Other scientific studies further support performing cranioplasties early after an emergency craniectomy. Data on wartime cranioplasty complications observed during the 2003-2008 Iraq-Afghanistan conflict period (see Stephens F L, et al., Neurosurgical Focus/Journal of Neurosurgery 28(5), 2010) show that the majority of infected cranioplasty cases occurred during a delayed period (90-270 days from injury/craniectomy). Furthermore, multivariate analyses cited the presence of cerebrospinal fluid leaks and repeated operations as the main independent risk factor for the development of craniotomy (brain operation) infections, and not the craniectomy-to-cranioplasty waiting period per se (see Korinek A M et al., Br. J Neurosurg 19:155-162, 2005 and Cheng Y K, et al., J Clin Neurosci 15:1115-1119, 2008).
Further evidence of the benefit of performing cranioplasty earlier after an emergency craniectomy is found from the analysis of craniotomies. In cases where the head-injured require the evacuation of hematomas (bleeding), immediate reinsertion of the skull flap (osteoplastic craniotomy) may be allowable if the result is a quiescent brain (non-edematous). When the intended skull flap has undergone multiple fracture sites and is deemed not to be viable by the neurosurgeon, the skull flap is replaced by commercially available cranioplasty materials (cranioplasty for craniotomies). Wartime data on cranioplasties done for craniotomies analyzed in the same study cited above (see Stephens F L, 2010) show a significantly lower infection rate, suggesting that the period when a cranioplasty procedure can expect the least infection rate would be during the time of the first procedure itself (initial craniotomy or craniectomy).
It follows that, for head injuries requiring an emergency craniectomy due to an edematous (swollen) brain, the optimal period for performing cranioplasty would be during the initial craniectomy. However, all currently available cranioplasty constructs, being rigid, are designed for a late-staged and/or delayed cranioplasty procedure and none are designed to accommodate the initial brain bulging and adapt to the brain movement until the brain contour (and swelling) could normalize. Despite evidence to the contrary and due to the absence of a cranioplasty construct for immediate application after emergency craniectomy, the prevailing practice of a delayed cranioplasty for those craniectomized head-injury patients persists.

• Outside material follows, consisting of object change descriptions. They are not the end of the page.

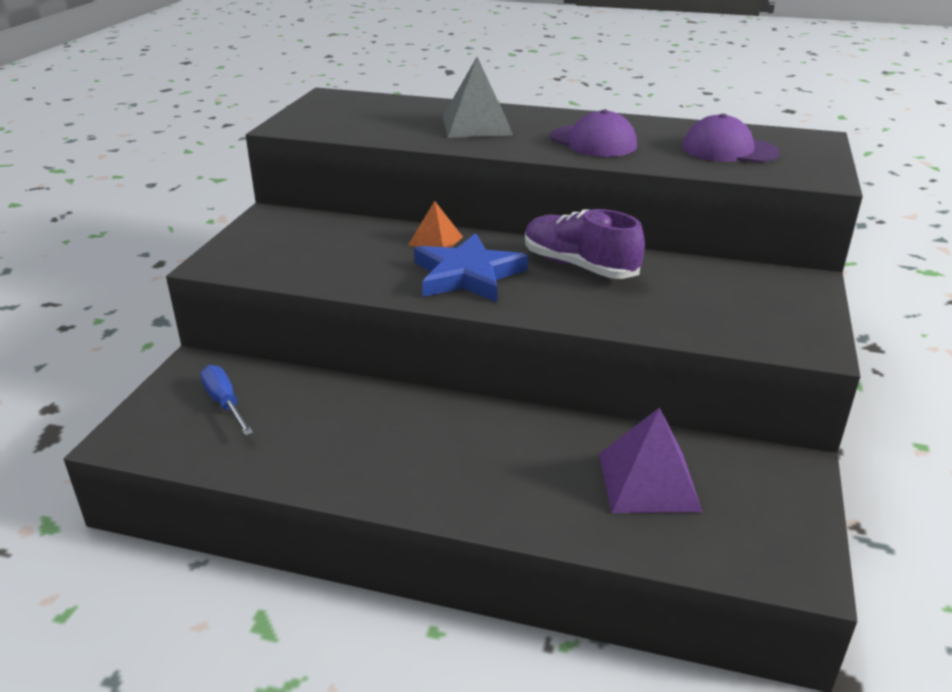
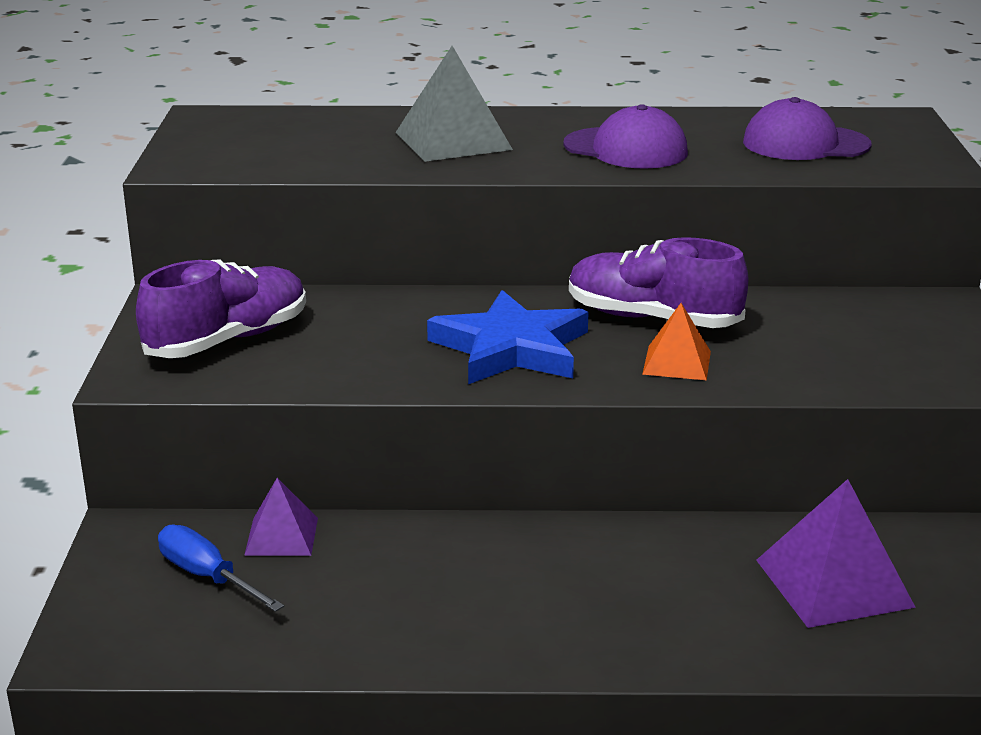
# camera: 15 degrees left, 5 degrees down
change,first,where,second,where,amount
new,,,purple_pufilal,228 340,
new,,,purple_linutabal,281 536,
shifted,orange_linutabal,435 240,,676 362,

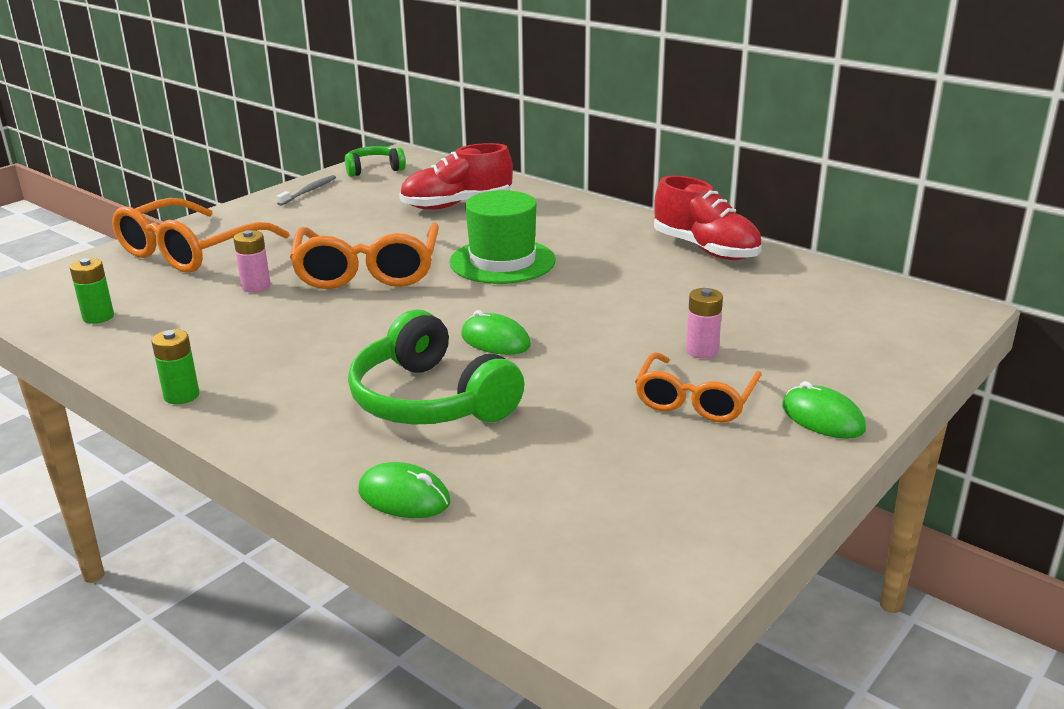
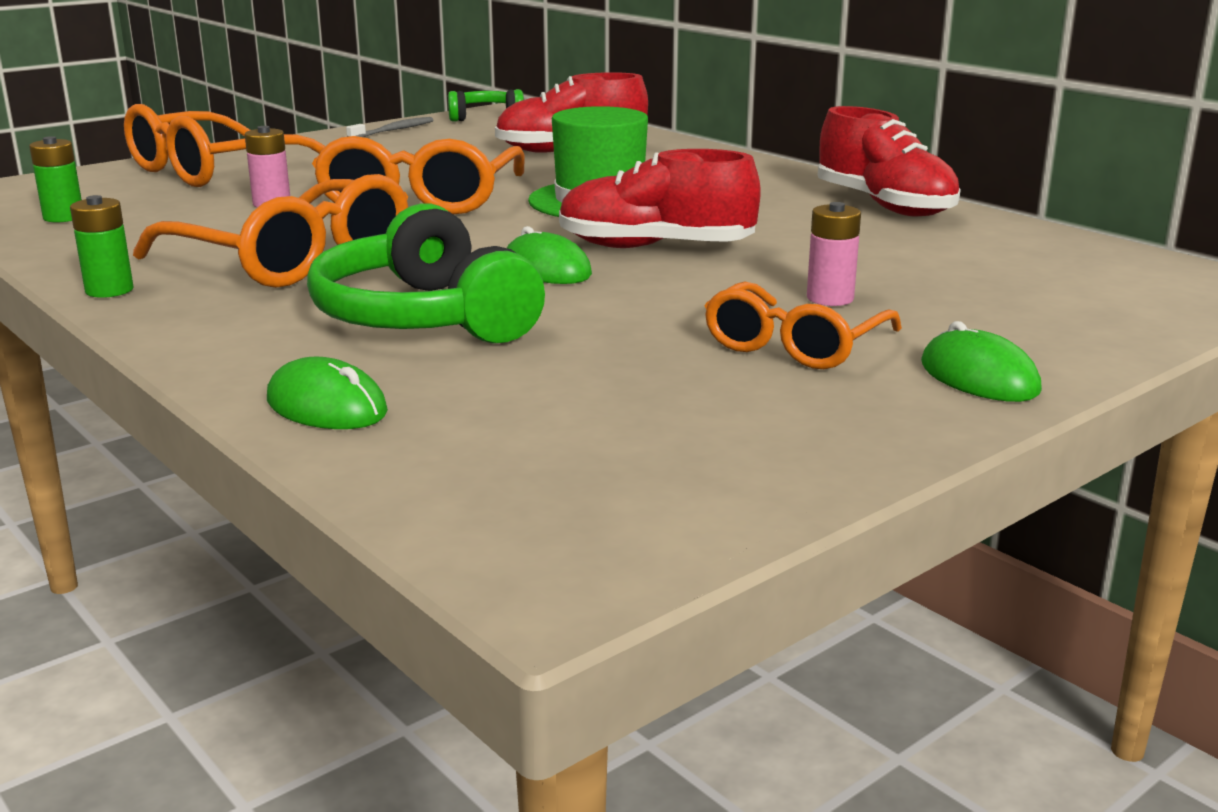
# camera: 10 degrees right, 5 degrees down
change,first,where,second,where,amount
new,,,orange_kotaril,293 260,
new,,,red_pufilal,655 248,

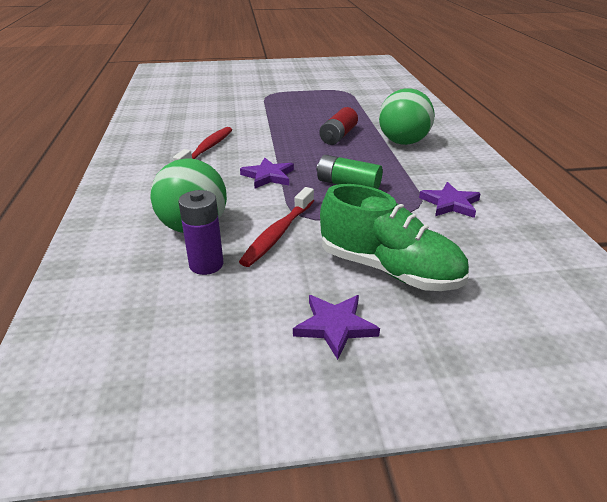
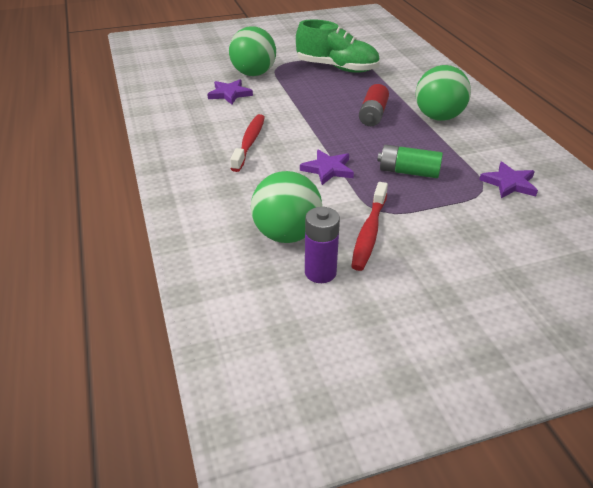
# camera: 10 degrees left, 5 degrees up
change,first,where,second,where,amount
shifted,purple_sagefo,335 326,,230 94,
new,,,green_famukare,253 74,
shifted,green_pufilal,389 269,,337 68,

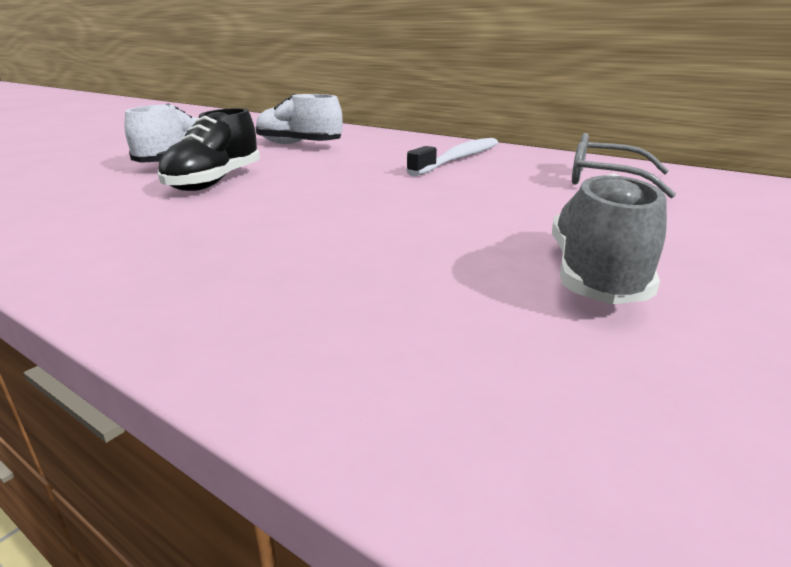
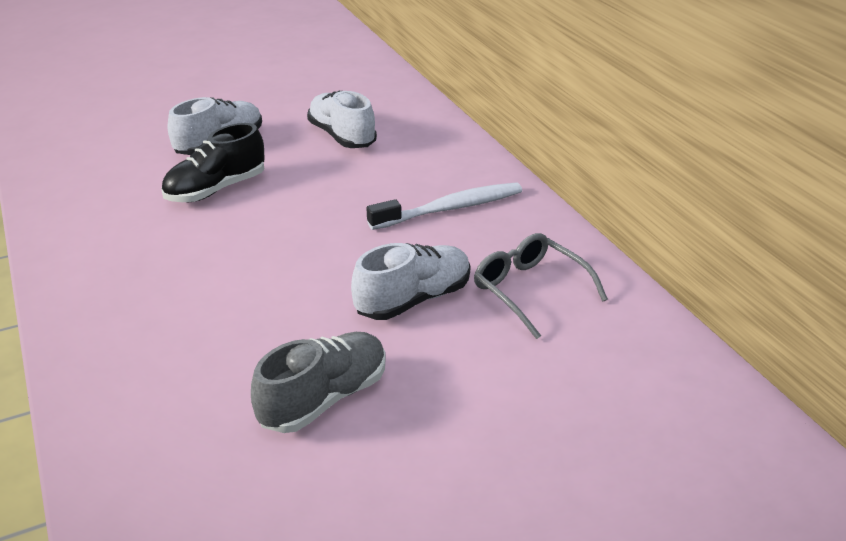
# camera: 30 degrees right, 10 degrees up
change,first,where,second,where,amount
new,,,white_pufilal,413 299,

It may be desirable to provide systems and methods for a cranial implant assembly adapted for insertion during craniectomy procedure, which, among other advantages, provide the ability to relieve swelling of the brain and dura after a brain trauma or injury by way of a craniectomy, while providing the opportunity to concurrently introduce a cranial implant construct or assembly, during the same initial procedure, with no second-stage surgery required.